Pierre Garitte, 37 ans, se voyait reprocher des viols sur six patientes, aujourd'hui âgées de 30 à 83 ans, des agressions sexuelles sur 21, et à la fois des viols et agressions sexuelles sur deux dernières patientes. Les juges ont ainsi retenu le "caractère sériel des faits".
L'ostéopathe était accusé d'avoir, sous couvert de soins, touché ou pénétré les parties intimes des patientes sans leur consentement, dans son cabinet d'Eschau, en banlieue sud de Strasbourg. À la barre, les victimes ont décrit un mode opératoire similaire : l'ostéopathe mettait sa main contre la leur et la dirigeait vers leurs parties intimes.
Dans certains cas, il leur glissait, par surprise et sans gants, un ou plusieurs doigts dans le vagin, tout en respirant fort, ce qui a laissé penser à certaines qu'il était excité.
"Salie, dégoûtée"
"Je pense que j'ai été utilisée comme un objet sexuel par destination, et il a profité de moi, profité de la confiance qu'on met dans un sachant", avait déclaré Caroline, 50 ans, citée sous un prénom d'emprunt, comme toutes les femmes ayant parlé devant la cour pour préserver leur anonymat.
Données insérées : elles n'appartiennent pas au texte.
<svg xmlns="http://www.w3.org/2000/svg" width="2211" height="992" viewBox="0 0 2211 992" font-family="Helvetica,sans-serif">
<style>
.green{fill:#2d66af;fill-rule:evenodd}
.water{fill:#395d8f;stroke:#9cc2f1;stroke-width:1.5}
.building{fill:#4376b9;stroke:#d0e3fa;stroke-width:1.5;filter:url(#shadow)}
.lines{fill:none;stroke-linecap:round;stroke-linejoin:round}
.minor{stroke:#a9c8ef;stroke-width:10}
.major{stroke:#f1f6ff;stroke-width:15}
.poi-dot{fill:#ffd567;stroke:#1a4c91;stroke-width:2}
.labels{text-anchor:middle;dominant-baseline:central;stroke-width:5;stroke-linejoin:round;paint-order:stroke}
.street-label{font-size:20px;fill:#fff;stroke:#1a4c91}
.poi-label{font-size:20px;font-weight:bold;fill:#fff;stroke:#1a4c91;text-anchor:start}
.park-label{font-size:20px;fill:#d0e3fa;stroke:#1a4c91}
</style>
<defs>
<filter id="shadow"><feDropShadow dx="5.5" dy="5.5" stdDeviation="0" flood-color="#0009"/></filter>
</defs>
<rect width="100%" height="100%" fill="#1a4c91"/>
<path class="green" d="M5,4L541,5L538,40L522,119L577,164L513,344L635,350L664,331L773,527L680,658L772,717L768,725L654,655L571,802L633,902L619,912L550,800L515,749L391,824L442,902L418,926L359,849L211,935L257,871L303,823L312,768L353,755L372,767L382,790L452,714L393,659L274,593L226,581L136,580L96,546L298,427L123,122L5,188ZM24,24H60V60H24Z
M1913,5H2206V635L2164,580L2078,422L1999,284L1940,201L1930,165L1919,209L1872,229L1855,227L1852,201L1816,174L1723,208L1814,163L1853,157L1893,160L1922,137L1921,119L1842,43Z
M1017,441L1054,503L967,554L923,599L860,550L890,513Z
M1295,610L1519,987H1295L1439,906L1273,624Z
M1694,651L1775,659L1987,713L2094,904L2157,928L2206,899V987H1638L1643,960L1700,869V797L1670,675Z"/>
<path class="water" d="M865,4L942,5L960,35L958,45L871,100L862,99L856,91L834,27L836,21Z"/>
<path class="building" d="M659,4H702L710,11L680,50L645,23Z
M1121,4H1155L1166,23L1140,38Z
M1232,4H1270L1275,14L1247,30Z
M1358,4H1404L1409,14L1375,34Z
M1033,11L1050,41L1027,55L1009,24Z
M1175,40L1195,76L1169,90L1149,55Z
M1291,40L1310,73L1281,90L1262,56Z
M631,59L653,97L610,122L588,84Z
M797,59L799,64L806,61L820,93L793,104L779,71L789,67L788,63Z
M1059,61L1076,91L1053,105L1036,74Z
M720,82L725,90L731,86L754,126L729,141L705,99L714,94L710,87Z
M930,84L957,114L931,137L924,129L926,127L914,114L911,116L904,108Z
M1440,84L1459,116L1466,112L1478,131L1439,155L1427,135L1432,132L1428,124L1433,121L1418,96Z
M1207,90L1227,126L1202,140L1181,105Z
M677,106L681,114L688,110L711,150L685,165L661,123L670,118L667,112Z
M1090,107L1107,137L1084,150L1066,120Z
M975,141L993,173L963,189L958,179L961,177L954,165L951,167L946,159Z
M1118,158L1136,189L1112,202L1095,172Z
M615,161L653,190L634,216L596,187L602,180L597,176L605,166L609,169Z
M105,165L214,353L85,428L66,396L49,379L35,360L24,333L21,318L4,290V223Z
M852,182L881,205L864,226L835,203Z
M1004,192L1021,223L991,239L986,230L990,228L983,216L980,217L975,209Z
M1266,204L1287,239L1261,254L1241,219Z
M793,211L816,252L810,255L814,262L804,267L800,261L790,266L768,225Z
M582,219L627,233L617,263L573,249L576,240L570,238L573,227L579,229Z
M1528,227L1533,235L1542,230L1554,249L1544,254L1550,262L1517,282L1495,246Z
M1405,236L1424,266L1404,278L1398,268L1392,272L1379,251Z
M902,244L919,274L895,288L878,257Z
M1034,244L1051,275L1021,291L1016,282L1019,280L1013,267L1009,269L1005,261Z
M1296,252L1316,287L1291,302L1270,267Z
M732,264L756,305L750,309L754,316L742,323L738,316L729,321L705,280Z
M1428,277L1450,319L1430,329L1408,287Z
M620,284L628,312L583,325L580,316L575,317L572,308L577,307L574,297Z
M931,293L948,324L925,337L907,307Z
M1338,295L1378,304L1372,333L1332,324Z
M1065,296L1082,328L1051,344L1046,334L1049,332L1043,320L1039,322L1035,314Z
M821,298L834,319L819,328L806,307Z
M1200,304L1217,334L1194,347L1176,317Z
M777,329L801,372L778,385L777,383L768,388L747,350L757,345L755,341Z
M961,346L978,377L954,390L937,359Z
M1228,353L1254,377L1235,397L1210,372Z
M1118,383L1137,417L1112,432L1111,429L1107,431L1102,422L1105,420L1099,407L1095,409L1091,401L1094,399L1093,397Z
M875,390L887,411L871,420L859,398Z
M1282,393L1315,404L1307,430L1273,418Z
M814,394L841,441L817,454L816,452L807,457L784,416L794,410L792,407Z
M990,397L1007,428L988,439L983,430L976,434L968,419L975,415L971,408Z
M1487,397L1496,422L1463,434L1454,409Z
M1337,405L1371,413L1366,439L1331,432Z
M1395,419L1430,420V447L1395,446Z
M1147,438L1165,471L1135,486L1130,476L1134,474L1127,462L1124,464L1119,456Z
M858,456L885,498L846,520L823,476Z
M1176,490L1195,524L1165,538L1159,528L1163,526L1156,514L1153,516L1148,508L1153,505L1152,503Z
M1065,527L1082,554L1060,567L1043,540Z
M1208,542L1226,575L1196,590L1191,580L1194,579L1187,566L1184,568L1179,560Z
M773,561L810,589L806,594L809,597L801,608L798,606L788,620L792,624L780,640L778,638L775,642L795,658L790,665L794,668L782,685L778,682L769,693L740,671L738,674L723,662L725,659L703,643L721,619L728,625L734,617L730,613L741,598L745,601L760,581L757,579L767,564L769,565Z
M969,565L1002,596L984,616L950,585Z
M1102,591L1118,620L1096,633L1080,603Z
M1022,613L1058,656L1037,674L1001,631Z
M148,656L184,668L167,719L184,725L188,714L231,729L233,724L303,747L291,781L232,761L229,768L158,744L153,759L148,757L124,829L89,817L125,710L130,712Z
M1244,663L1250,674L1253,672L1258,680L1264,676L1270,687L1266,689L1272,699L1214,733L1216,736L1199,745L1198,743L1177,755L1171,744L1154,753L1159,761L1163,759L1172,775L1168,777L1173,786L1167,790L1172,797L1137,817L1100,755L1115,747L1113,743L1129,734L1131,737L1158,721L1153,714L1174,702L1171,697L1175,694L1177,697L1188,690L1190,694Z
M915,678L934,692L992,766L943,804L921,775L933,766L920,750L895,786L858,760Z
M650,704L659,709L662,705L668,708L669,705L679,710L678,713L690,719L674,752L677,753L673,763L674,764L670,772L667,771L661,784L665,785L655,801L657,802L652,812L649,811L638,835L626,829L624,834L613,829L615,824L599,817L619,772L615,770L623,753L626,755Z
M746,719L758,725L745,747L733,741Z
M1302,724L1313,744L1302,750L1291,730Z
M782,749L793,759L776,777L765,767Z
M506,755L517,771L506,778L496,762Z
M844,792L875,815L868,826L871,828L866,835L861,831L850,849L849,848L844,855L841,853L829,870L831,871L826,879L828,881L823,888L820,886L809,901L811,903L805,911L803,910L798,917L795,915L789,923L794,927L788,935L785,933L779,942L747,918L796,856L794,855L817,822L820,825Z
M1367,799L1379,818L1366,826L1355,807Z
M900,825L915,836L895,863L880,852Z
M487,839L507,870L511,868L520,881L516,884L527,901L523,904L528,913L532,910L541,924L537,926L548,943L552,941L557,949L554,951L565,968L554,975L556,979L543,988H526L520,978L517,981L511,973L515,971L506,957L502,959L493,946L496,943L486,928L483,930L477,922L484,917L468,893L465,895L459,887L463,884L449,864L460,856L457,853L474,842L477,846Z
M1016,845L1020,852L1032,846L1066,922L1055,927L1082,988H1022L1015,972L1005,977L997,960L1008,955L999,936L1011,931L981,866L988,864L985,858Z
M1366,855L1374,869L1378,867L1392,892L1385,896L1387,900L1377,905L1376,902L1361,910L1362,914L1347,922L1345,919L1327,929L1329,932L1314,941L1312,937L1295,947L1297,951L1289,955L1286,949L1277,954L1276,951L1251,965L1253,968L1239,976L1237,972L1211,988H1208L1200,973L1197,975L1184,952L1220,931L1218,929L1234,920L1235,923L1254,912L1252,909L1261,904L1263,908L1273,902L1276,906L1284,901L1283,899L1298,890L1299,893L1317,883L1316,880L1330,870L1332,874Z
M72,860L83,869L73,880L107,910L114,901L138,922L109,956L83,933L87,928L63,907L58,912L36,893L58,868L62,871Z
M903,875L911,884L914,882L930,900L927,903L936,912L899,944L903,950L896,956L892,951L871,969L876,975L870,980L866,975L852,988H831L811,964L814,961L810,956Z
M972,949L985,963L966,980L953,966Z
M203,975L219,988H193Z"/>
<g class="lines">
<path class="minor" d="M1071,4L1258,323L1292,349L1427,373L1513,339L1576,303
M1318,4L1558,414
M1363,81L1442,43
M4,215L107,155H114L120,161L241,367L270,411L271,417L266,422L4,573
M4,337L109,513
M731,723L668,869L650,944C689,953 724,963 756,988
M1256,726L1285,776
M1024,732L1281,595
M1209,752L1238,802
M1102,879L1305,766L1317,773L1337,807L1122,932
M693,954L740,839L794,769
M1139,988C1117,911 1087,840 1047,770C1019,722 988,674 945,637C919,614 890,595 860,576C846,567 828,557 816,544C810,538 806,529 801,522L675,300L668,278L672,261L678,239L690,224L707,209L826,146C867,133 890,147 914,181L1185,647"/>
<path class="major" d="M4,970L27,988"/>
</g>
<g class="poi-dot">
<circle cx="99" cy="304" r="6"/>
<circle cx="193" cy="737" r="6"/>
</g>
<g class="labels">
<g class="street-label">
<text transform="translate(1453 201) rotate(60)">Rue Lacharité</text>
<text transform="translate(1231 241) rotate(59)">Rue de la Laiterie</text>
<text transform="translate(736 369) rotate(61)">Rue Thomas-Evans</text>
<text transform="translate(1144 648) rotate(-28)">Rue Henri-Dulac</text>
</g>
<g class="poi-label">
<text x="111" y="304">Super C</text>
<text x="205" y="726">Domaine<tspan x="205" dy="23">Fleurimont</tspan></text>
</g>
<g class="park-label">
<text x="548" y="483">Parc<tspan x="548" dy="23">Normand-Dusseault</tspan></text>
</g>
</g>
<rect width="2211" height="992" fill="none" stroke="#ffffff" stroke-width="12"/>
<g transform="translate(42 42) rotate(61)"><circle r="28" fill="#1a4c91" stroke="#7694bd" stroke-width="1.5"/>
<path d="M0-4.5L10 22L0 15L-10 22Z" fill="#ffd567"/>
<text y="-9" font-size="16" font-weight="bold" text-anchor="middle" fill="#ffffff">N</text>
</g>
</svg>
Une autre patiente, Chantal, avait dit s'être sentie "salie, dégoûtée".
Dans sa dernière prise de parole, l'accusé avait demandé pardon aux victimes, disant avoir toujours été animé par une "volonté de soigner" mais regrettant d'avoir causé "de la souffrance" en expliquant mal ses gestes et en ayant omis de "questionner leur bien-fondé".
"Je ne suis pas dangereux, je ne suis pas un violeur", a-t-il dit, en larmes. "Je suis prêt à passer ma vie à réparer les dégâts que j'ai faits en travaillant dur", a ajouté le père de deux enfants, qui n'exerce plus aujourd'hui.
Tout au long du procès, Pierre Garitte a nié la plupart des pénétrations et affirmé avoir toujours agi dans un but thérapeutique, sans arrière-pensée sexuelle et en expliquant ses actes aux patientes. "J'ai dû être nul en anatomie", s'est-il défendu vendredi, invoquant des "maladresses".
Pourtant, c"est bien un "comportement de prédateur" qui a été décrit par l’avocate générale, Agnès Robine, et qui a agi dans des "circonstances particulièrement détestables". Deux experts ont également évoqué une personnalité "narcissique" tendant à outrepasser les règles ou à renverser la culpabilité.
En plus de la prison ferme, la cour a également prononcé à son encontre une interdiction d'exercer la profession d'ostéopathe, ainsi que toute activité professionnelle ou bénévole impliquant un contact habituel avec des mineurs.